======== SUPPLIED DATA ========

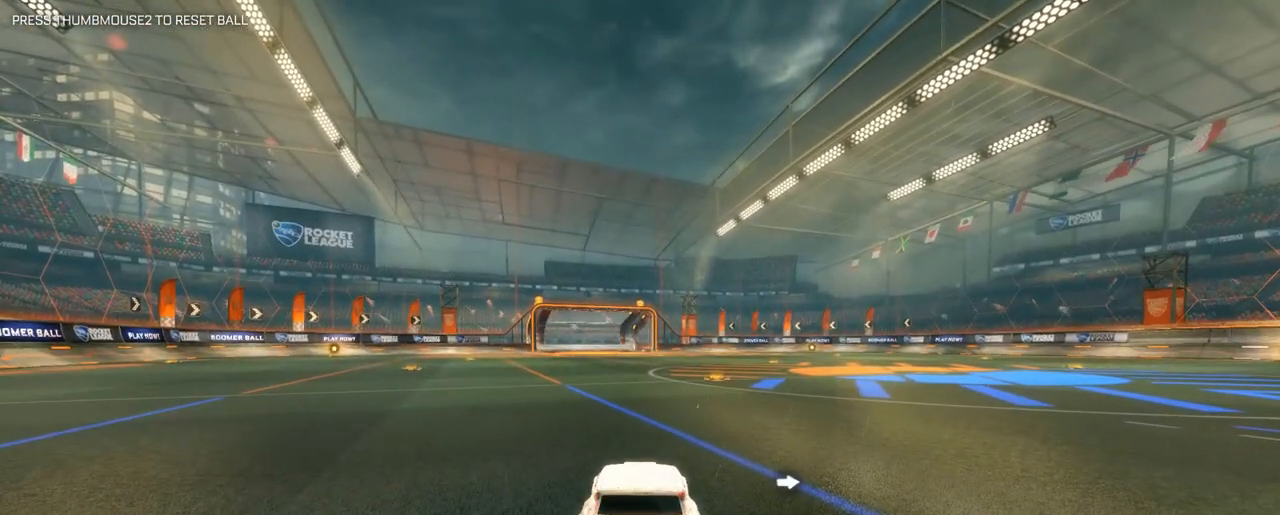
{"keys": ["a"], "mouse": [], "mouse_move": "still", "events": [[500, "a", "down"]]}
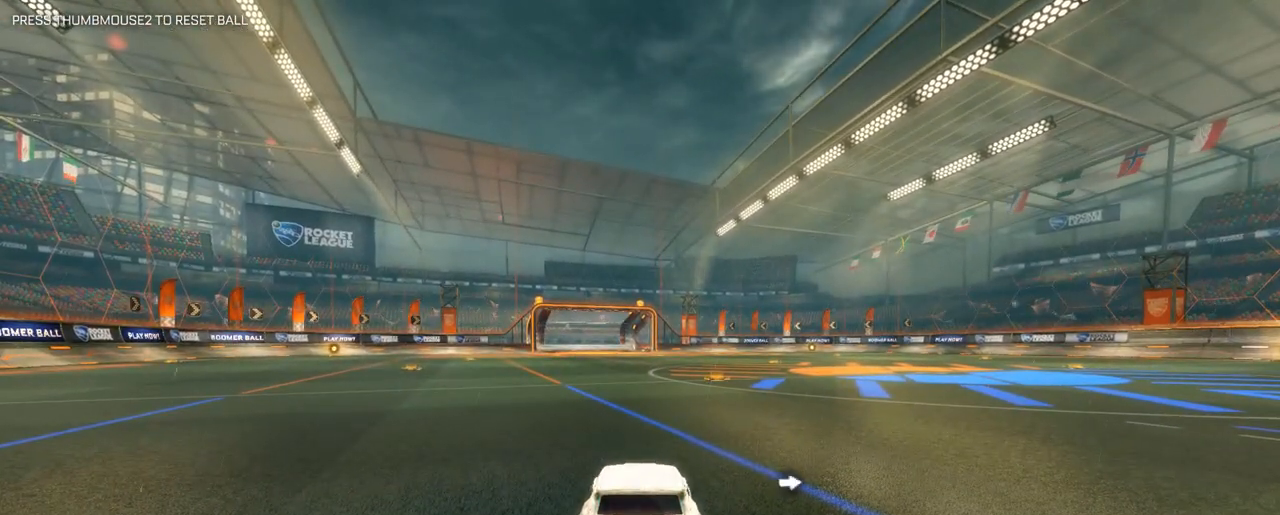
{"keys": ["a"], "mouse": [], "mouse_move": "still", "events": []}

========
======== SUPPLIED DATA ========

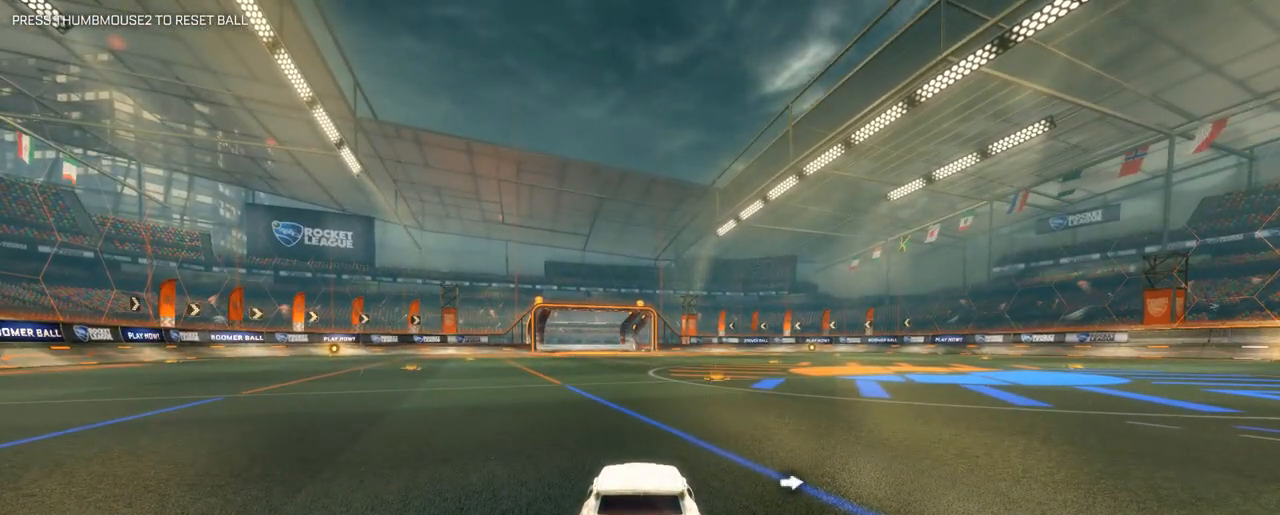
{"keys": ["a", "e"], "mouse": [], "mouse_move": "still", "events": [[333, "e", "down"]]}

========

Only lines with the word "down" should be collected from the material.

{"keys": ["a"], "mouse": [], "mouse_move": "still", "events": [[500, "a", "down"]]}
{"keys": ["a", "e"], "mouse": [], "mouse_move": "still", "events": [[333, "e", "down"]]}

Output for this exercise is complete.